Github has a huge amount of source code and likely for copilot they already had to transform it into an AST to look at comments and nearby code. This would use the same dataset but build the opposite model--input a block of code AST and get a guess as to what the description (i.e. comment) should be for it.
This is the thing that made no sense to me about it as a premise. Doing correct program synthesis is really hard even when you have really opinionated and well-defined models of the domain (e.g. the Termite project for generating Linux device drivers). The domain model for Copilot is somewhere between non-existent to so open-ended (i.e. all the diverse code on Github, et al.) as to be functionally non-existent.
A bare minimum baseline validation check for Copilot would be to see if it provides you code which won't compile in-context. If it will, then that means it's not even taking into account well-specified domain model of your chosen programming language's semantics. Which, upon satisfaction, is still miles away from taking into account the domain of your actual problem that you're using software to solve.
The only place where the approach taken, as-is, makes sense to me is for truly rote boilerplate code. However, that then begs the question... how is this machine learning approach more effective than a targeted heuristic approach already taken by existing IDE tooling, etc.?

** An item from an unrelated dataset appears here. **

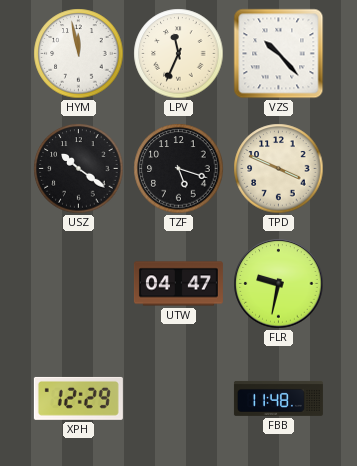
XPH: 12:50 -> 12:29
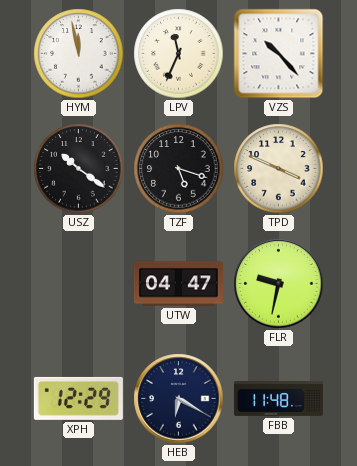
HEB: none -> 6:20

FWIW, I don't think any of this is lost on GitHub. I think Copilot is more likely a tremendously marketable half-step and small piece of a larger longer-term strategy unfolding at Microsoft/GitHub to leverage an incredible asset they're holding, i.e... practically everybody's source code. The combination of detailed changelogs, CI results (e.g. GitHub actions), Copilot, and a couple other key pieces makes for a pretty incredible basis for reinforcement learning to multiple ends.
You're basically asking a robot that stayed up all night reading a billion lines of questionable source code to go on a massive LSD trip and then use the resulting fever dream to fill in your for loops.

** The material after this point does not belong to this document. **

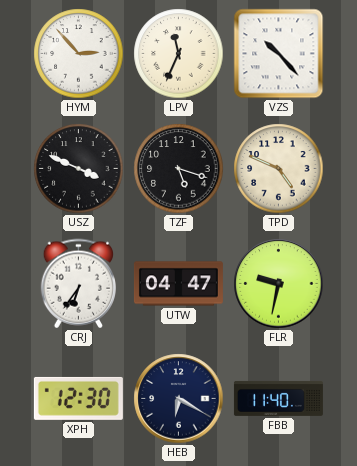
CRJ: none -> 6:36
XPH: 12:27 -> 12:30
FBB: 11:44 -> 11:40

Coming from a hardware background where you often spend 2-8x of your time and money on verification vs. on the actual design, it seems obvious to me that Copilot as implemented today will either not provide any value (best case), will be a net negative (middling case), or will be a net negative, but you won't realize that you've surrounded yourself with a minefield for a few years (worst case).
Having an "autocomplete" that can suggest more lines of code isn't better, it's worse. You still have to read the result, figure out what it's doing, and figure out why it will or will not work. Figuring out that it won't work could be relatively straightforward, as it is today with normal "here's a list of methods" autocomplete. Or it could be spectacularly difficult, as it would be when Copilot decides to regurgitate "fast inverse square root" but with different constants. Do you really think you're going to be able to decipher and debug code like that repeatedly when you're tired? When it's a subtly broken block of code rather than a famous example?
That Easter example looks horrific, but I can absolutely see a tired developer saying "fuck it" and committing it at the end of the day, fully intending to check it later, and then either forgetting or hoping that it won't be a problem rather than ruining the next morning by attempting to look at it again.
I can't imagine ever using it, but I worry about new grads and junior developers thinking that they need to use crap like this because some thought leader praises it as the newest best practice. We already have too much modern development methodology bullshit that takes endless effort to stomp out, but this has the potential to be exceptionally disastrous.
I can't help but think that the product itself must be a PSYOP-like attempt to gaslight the entire industry. It seems so obvious to me that people are going to commit more broken code via Copilot than ever before.